I have deviated from the building sequence somewhat so I don’t have to repeat the same painting and weathering steps separately. I would only suggest installing the last two pairs of the Christie suspension, as they are going to be painted the same blue-grey as the rest of the engine bay; the suspensions in the front will be painted white, however. These should be added later, since the bottom of the interior is painted in the same blue-grey colour as the engine bay.
Driver’s station and fighting compartment
This is also a pretty busy part of the model, with the thinnest little parts making up the controls and the rods that are connecting them to the engine compartment. The assembly is fiddly, however there are no problems with fit. Every tiny detail comes together perfectly. Some of the thinner rods would probably be better off replaced; they are so delicate that some (C35 for example) were already bent by the stressed sprue attachment point during transit. A large part –the armour protection for the transmission (part Ba33) - was already bent on the sprue (see photo). Since the plastic is relatively soft, it will not be a problem to glue it into place using a clamp to hold it in shape until the glue sets.
The hull sides are detailed first, and then attached to the bottom of the hull; I would suggest leaving the smaller bits off, and only glue them on once everything else is in place. The interior of the fighting compartment is painted white; deviating from the instructions it makes sense to first only assemble the parts that will be white, paint them, and after this step continue with adding the other parts. By step 41 we should have most of the engine compartment ready, alongside with the bottom of the fighting compartment with the front plate attached, with the sides and the swing arms for the road wheels installed. (I’m planning to install the engine towards the end of the build.)
Step 42 to 49 details the assembly of the main gun. Interestingly the firewall between the fighting compartment and the engine compartment is only installed at step 53- I think it would make more sense to do so at earlier steps –possibly at step 40 once both sides are glued on. The next couple of steps detail the assembly of the rest of the fighting compartment with the sides and top of the superstructure. (The cast metal parts have incredibly nice casting structure.) The pistol ports cannot be opened unlike in the case of the T-44 model by MiniArt. Here the instructions would have you attach the headlights and other small parts to the side walls before gluing them onto the model; I would suggest leaving these parts off until the main part of the construction is done as they can be broken off quite easily.
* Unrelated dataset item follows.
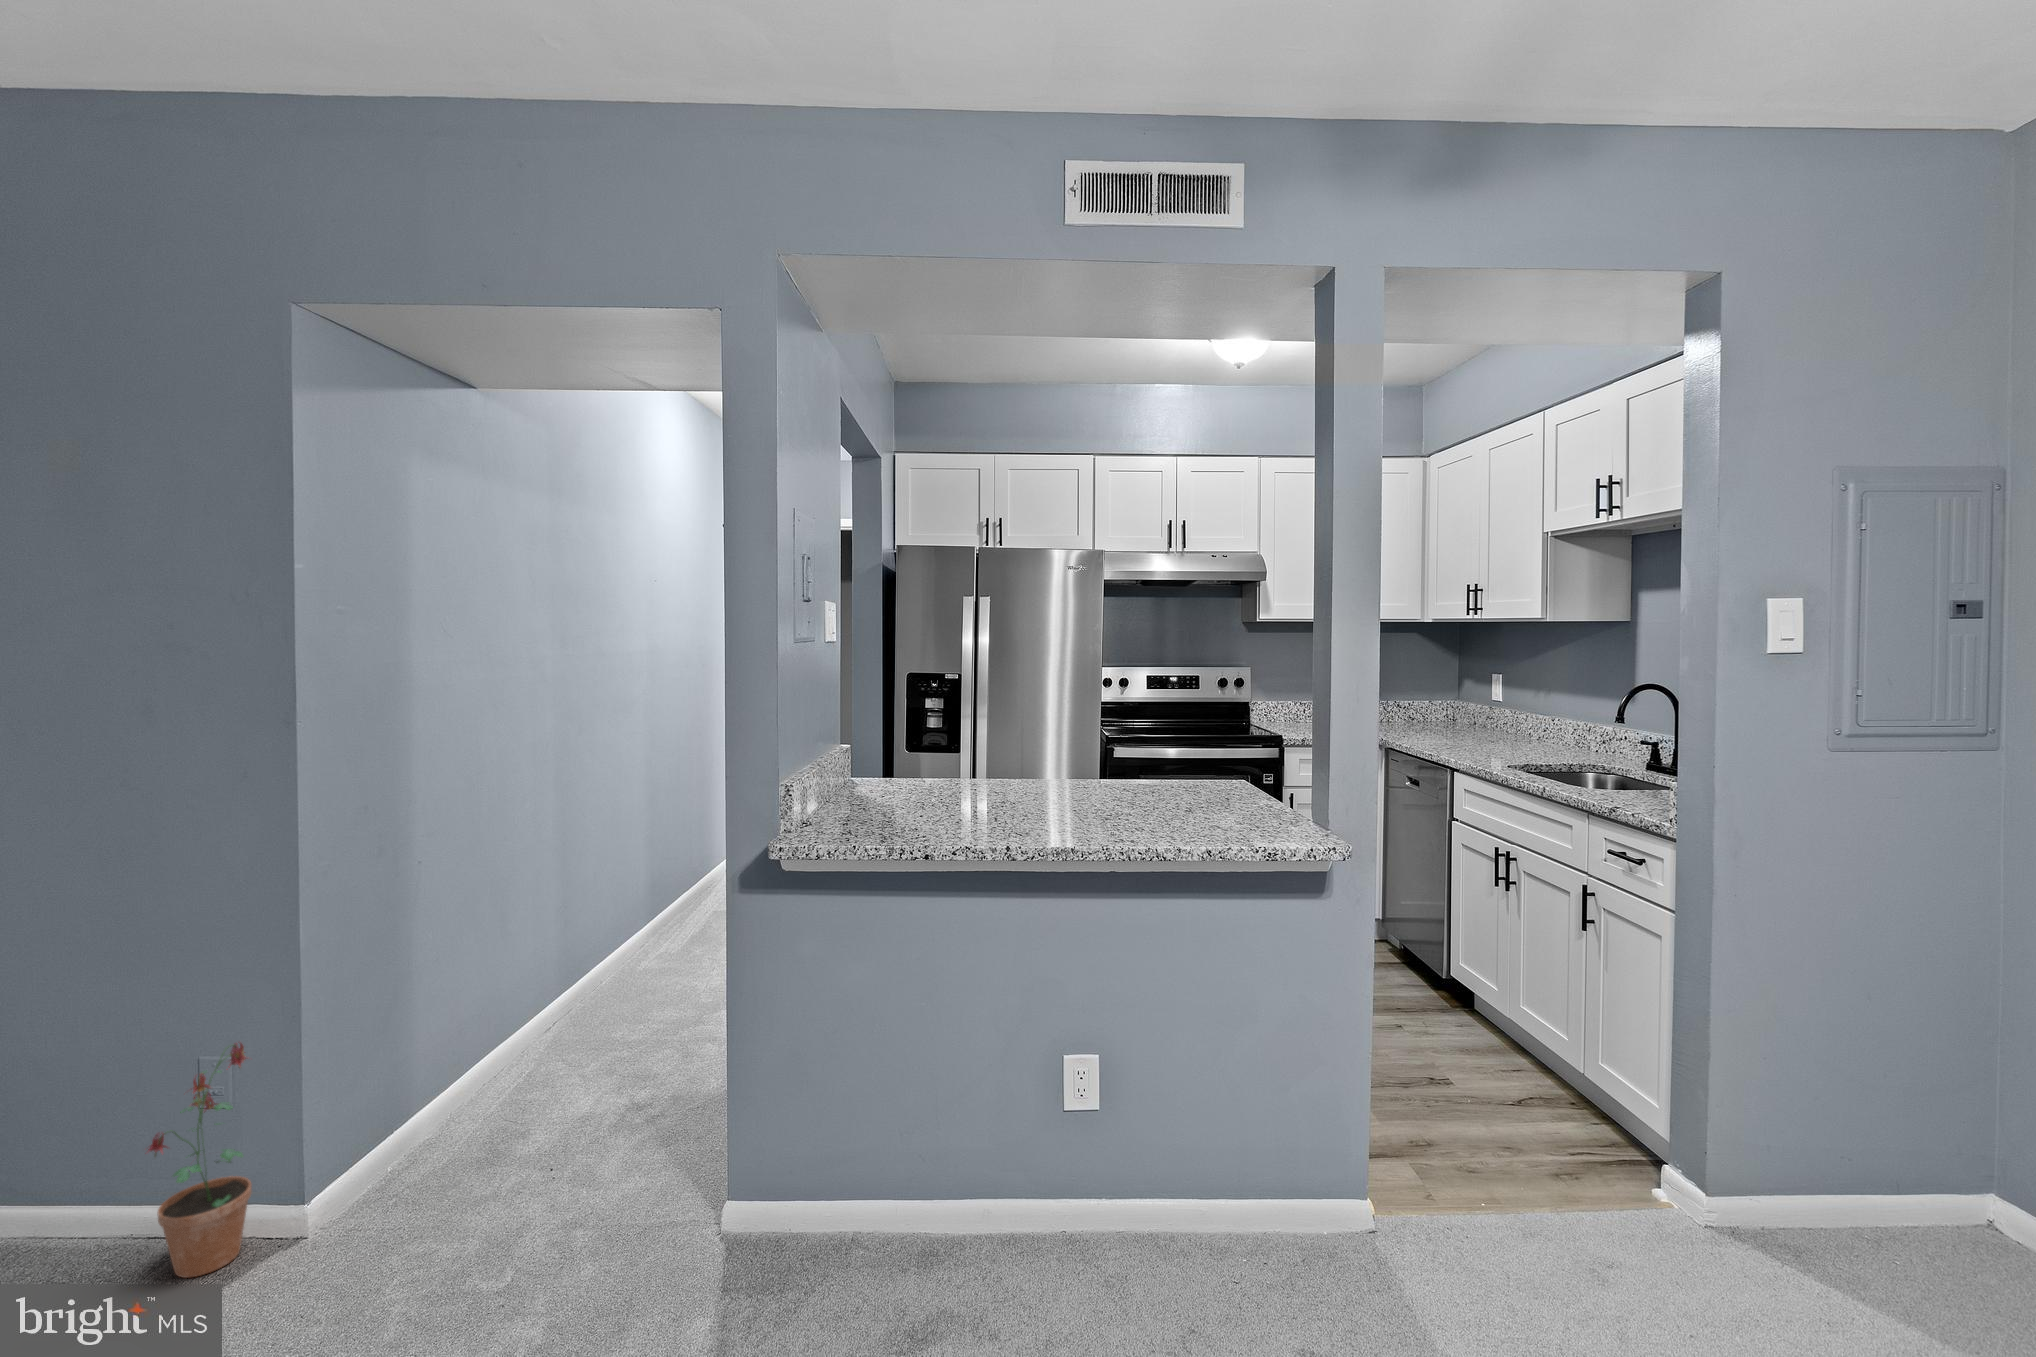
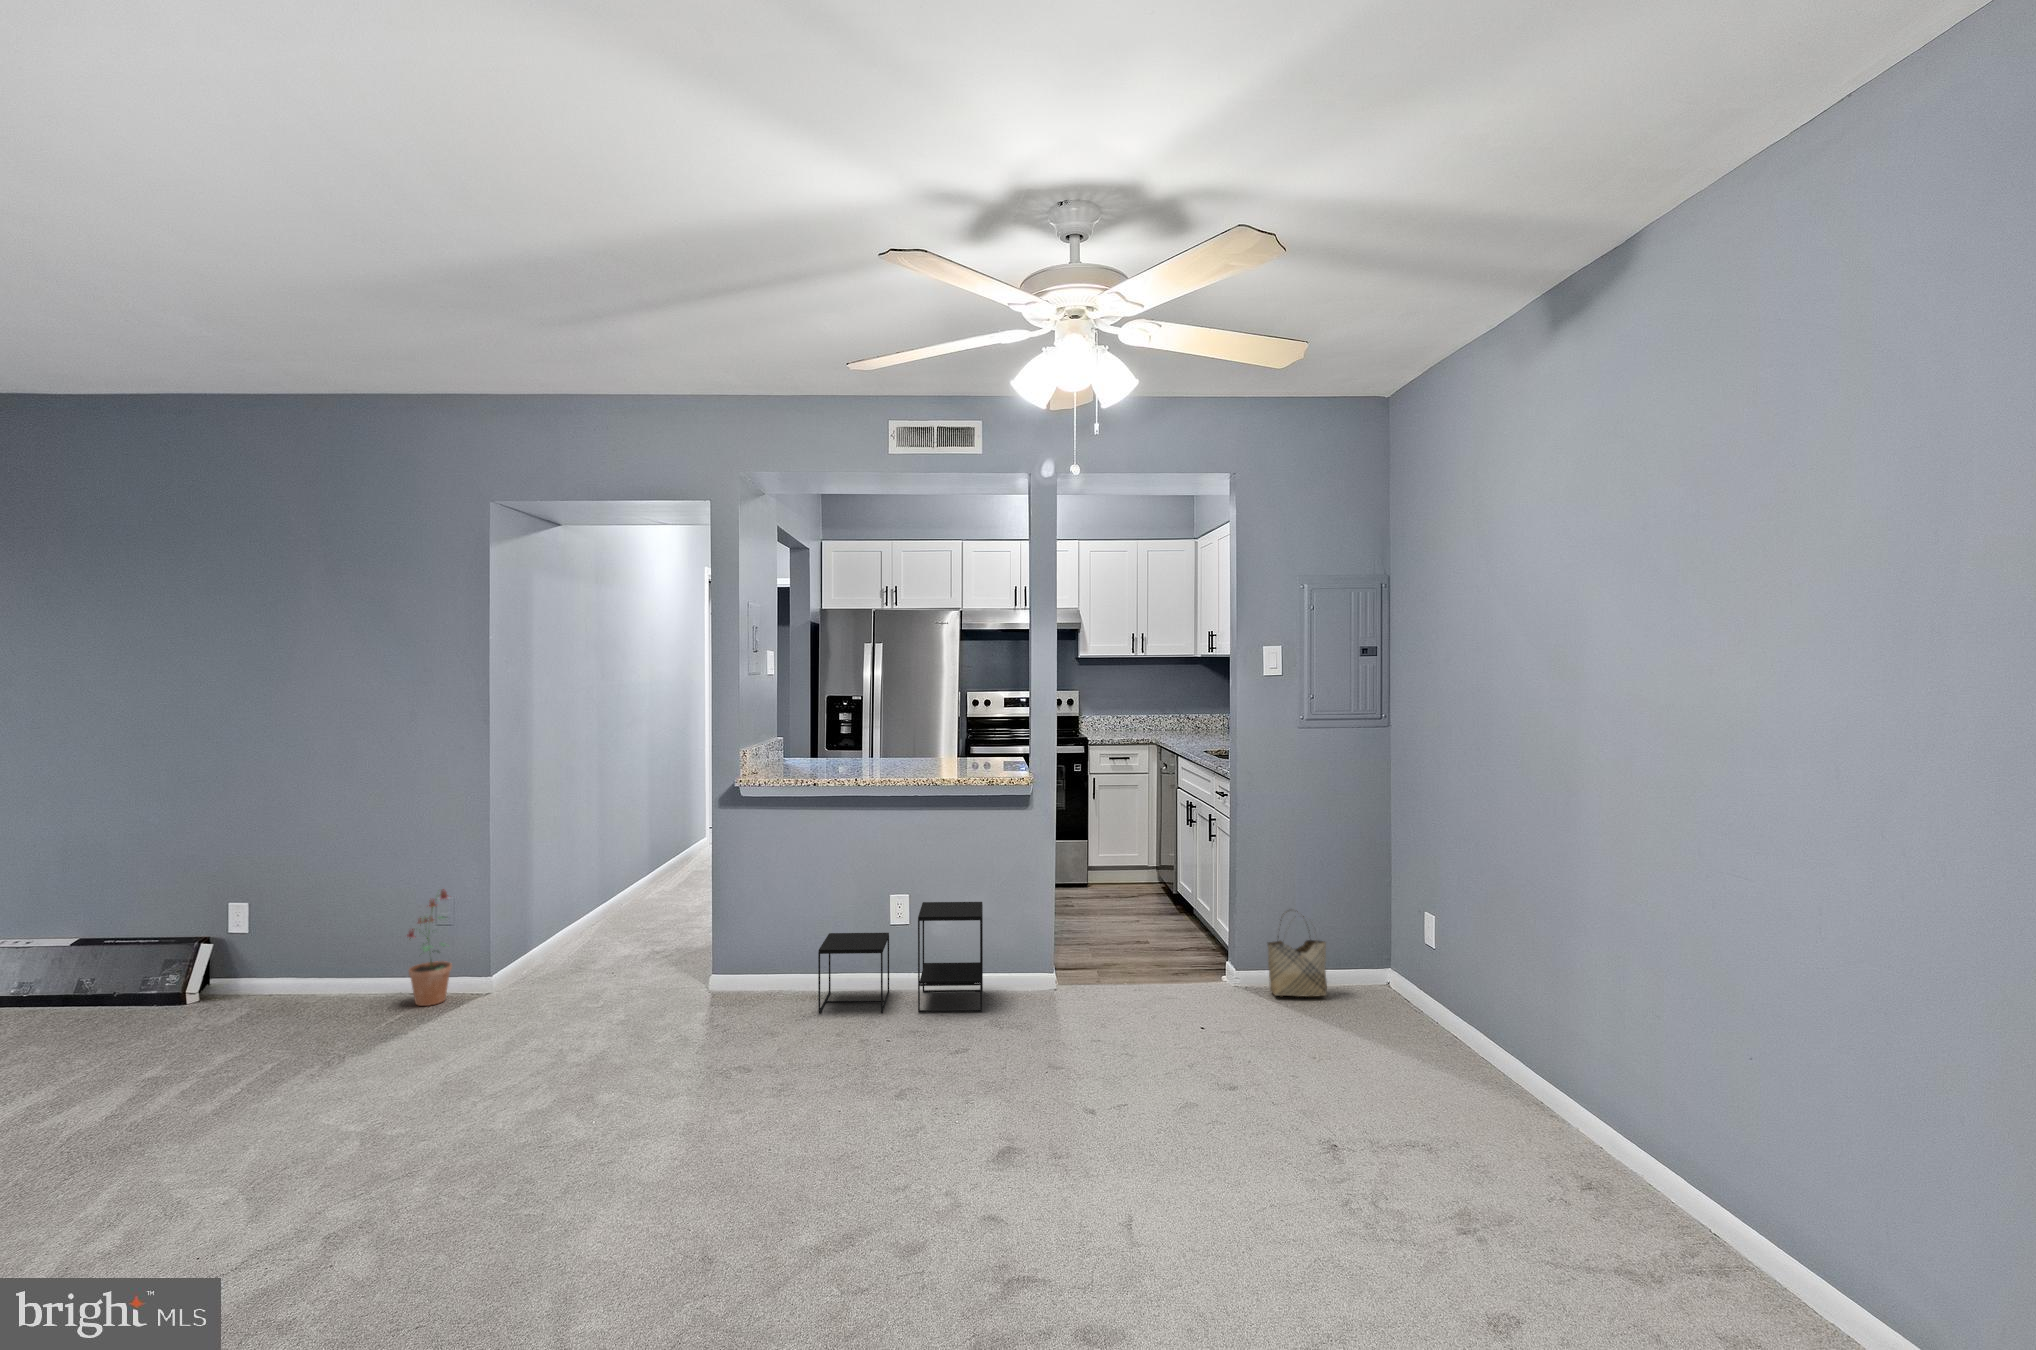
side table: none [945,1075,1271,1322] -> present [818,902,983,1013]
woven basket: none [1783,1092,1913,1272] -> present [1268,911,1327,997]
The gun barrel is a one-piece plastic affair; there are turned metal barrels available, but the kit part is perfectly adequate.
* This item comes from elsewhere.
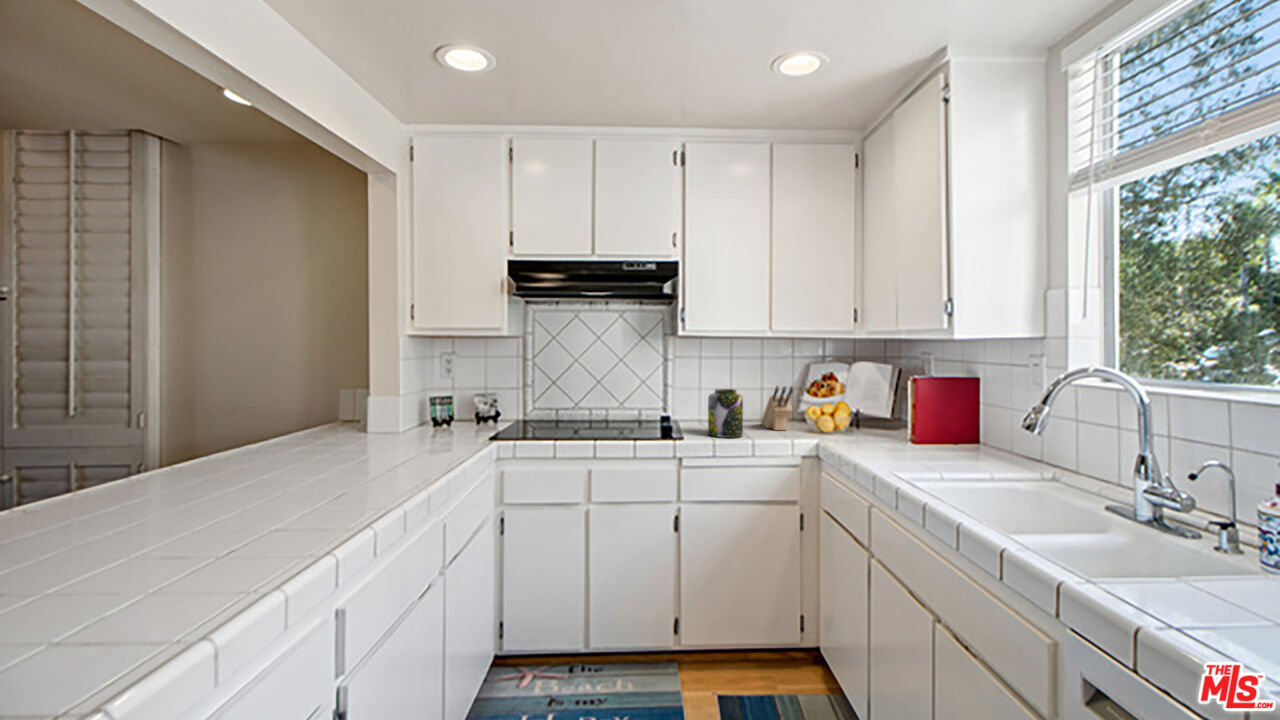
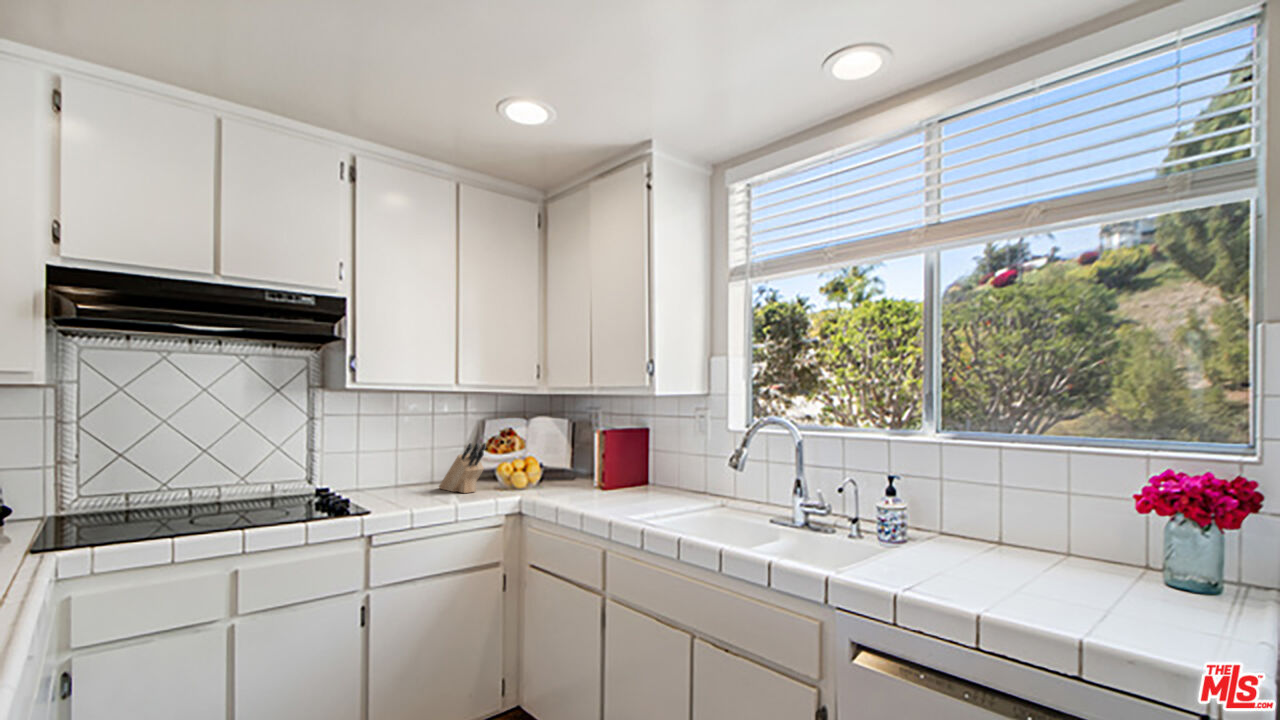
jar: present [708,389,743,438] -> none [395,449,439,507]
The next steps (63-66) detail the assembly of the back of the SPG, and the installation of the tracks. Step 66 is not very clear on the sequence, but make sure you add the tracks first (which means painting and weathering the underside of the chassis), and then add the cover of the engine compartment. The rest of the steps (up to 71) are about “dressing up” the exterior with the external fuel tanks, the straps for the grousers and mudguards.